L’expert et professeur universitaire en économie, Moez Hadidane, est revenu, mercredi 1er juin 2022, sur les prêts syndiqués en devises octroyés par les banques tunisiennes à l’Etat, et en particulier le dernier en date.
En effet, dans l’édition N°61 du Jort du 30 mai 2022, un décret-loi n° 2022-33 du 30 mai 2022, portait sur l’approbation de la convention de financement conclue le 20 mai 2022, entre la République tunisienne, et un groupe de banques locales pour le financement du budget de l’Etat, d’un montant respectif de 81,5 millions d’euros et 25 millions de dollars américains pour le financement du budget de l’Etat.
Au micro d’Expresso sur Express FM, M. Hadidane a indiqué que l’octroi de prêts syndiqués en devises par l’Etat auprès des banques tunisiennes a démarré à partir de novembre 2017 et que depuis l’Etat tunisien a fait cinq opérations de prêts syndiqués auprès des banques tunisiennes. La dernière opération en date est la sixième. Toutes les autres se sont faites en euros ou en dollars pour un montant total de 5,8 milliards de dinars (pour une conversion faite le jour de l’octroi du prêt, ndlr).
Et de préciser que le montant de l’opération actuelle équivaut au montant de la deuxième tranche du quatrième crédit syndiqué octroyé à l’Etat en 2020.

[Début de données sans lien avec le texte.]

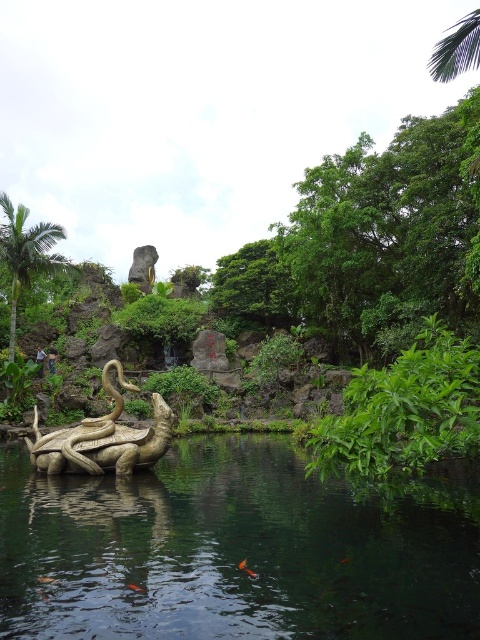
You are standing in the garden and want to place a small decorative stone between the two points, point (260, 550) and point (143, 593). To ensure it stays closer to you, should you place it closer to which point?

You should place the stone closer to point (143, 593) because it is closer to you than point (260, 550). This ensures the stone remains nearer to your position.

En réponse à une interrogation de l’animatrice, l’expert a estimé que « s’endetter pour payer le crédit alors que les avoirs en devises ont été de 129 jours d’importations au 31 mai 2022, serait pour faire face aux anticipations de baisse du dinar par les opérateurs économiques. L’objectif étant de maintenir le dinar face aux devises étrangères ».
En outre, il a soutenu que le montant des avoirs spécifiés par la Banque centrale ne concerne pas les avoirs nets de l’Etat mais de l’ensemble des dépôts à terme des acteurs économiques du pays ainsi que les dépôts en devises des étrangers. Il englobe aussi des payements effectués et qui ne sont pas arrivés à l’échéance de payement. Près de la moitié des avoirs en devises du pays, soit 12 milliards de dinars seraient, selon lui, des dépôts à terme.
Pour lui, tant qu’on n’aura pas eu l’accord du Fonds monétaire international (FMI), les prêts syndiqués vont se poursuivre pour provoquer un manque de devises.